Undergraduate federal borrowingValue
Share using federal loans58%
Average federal loan per year$7,291
Undergraduates with a federal loan367
Total federal loans (one year)$2,675,813

How Much Students Borrow at Cox College

The middle borrower at Cox College owes $18,000 in federal student loans.

Borrower groupMedian federal debt
All federal borrowers$18,000
Students who completed (graduates)$20,000
Students who withdrew$9,500

Withdrawn-student debt matters because those borrowers carry the loans without the degree that helps repay them.

Debt Spread by Percentile

The median hides the spread, so the percentiles below show cumulative federal debt at four points in the distribution for Cox College.

PercentileCumulative Federal Debt
10th percentile (lowest-debt students)$4,250
25th percentile$9,000
75th percentile$25,250
90th percentile (highest-debt students)$36,500

The gap between the 10th and 90th percentile is the clearest single measure of how widely borrowing varies at Cox College.

Total Federal Debt With PLUS Loans for Cox College

The figures above count only the students own federal loans. Adding PLUS loans (borrowed by parents or graduate students) gives a fuller picture of total borrowing at Cox College.

GroupBorrowersMedian debt incl. PLUS
All borrowers111$13,812
Completed (graduates)87$12,490
Did not complete24$14,954

Completers face an estimated standard 10-year monthly payment on their PLUS-inclusive debt of roughly $148.52/mo.

Stafford vs Other Federal Borrowing at Cox College

Federal data lets us separate Stafford borrowers from the rest at Cox College.

Borrowers With a Stafford Loan This Year

CohortBorrowersMedian debt incl. PLUS
Stafford loan this year97
No Stafford loan this year14

What It Costs to Repay at Cox College

These figures turn the debt totals into a monthly repayment picture for Cox College.

Loan Default Rates for Cox College

The default rate measures how many borrowers fall behind and ultimately fail to repay their federal loans. The official Department of Education two-year default rate for Cox College follows.

MetricValue
2-year cohort default rate6.4%
Borrowers in the cohort217

This rate follows a borrower cohort from the start of repayment through the two-year window the Department of Education uses.

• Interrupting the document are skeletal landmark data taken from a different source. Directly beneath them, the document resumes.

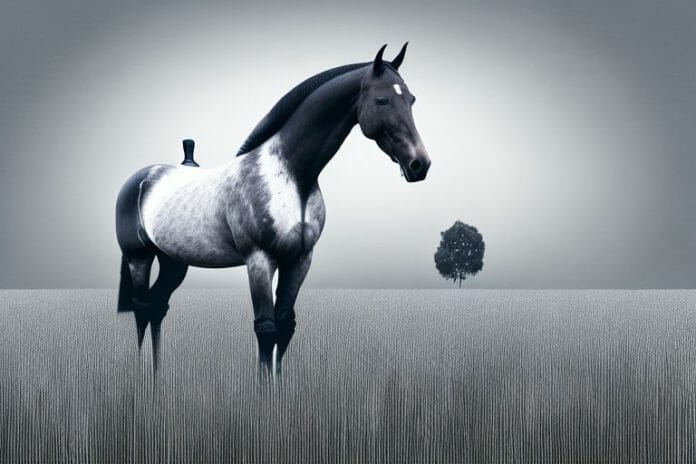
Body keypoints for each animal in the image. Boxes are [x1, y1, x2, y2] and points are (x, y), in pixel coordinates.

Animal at [115, 43, 431, 380]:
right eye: (382, 100)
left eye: (411, 99)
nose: (419, 165)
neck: (291, 177)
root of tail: (142, 178)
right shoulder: (260, 261)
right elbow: (266, 329)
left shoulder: (299, 260)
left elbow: (285, 325)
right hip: (139, 258)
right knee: (142, 307)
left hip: (174, 262)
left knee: (158, 307)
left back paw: (156, 374)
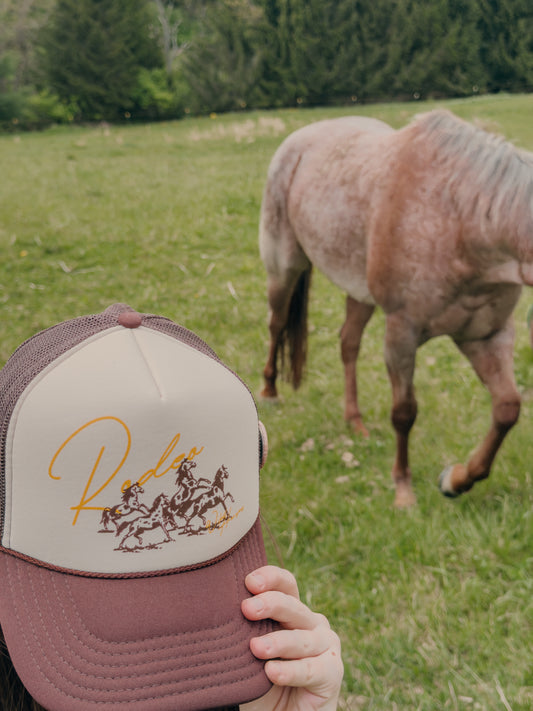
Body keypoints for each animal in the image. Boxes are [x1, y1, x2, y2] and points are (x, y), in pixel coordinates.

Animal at [259, 109, 533, 507]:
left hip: (358, 292)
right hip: (284, 268)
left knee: (348, 343)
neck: (462, 221)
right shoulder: (402, 334)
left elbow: (507, 408)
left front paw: (455, 480)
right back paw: (269, 393)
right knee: (277, 325)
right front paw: (404, 491)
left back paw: (354, 420)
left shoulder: (486, 335)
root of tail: (297, 140)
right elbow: (404, 413)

Who Borrows the Most at Cox College

Median debt differs by income tier, first-generation status, and whether the student is financially dependent.

Borrowing by Income Tier

Income tierMedian federal debt
Low income$18,750
Middle income$18,240
High income$17,000

By First-Generation Status

CohortMedian federal debt
First-generation students$18,375
Continuing-generation students$15,250

Dependent vs Independent Borrowers

CohortMedian federal debt
Dependent students$15,007
Independent students$19,958

Calculated Equity Indicators for Cox College

These pre-calculated indicators summarize the borrowing gaps between cohorts at Cox College.

What to Know Before You Borrow

The Difference Between Subsidized and Unsubsidized Loans

With an unsubsidized loan, interest starts adding up the day the loan is disbursed, including during school. Subsidized loans, by contrast, do not accrue interest while you are enrolled at least half-time, which makes them the less expensive option when you qualify.

Important to Remember

Unlike most other debt, federal student loans generally survive bankruptcy — and unpaid balances can lead to wage garnishment — so borrow only what you truly need.

References

More about our data sources and methodologies.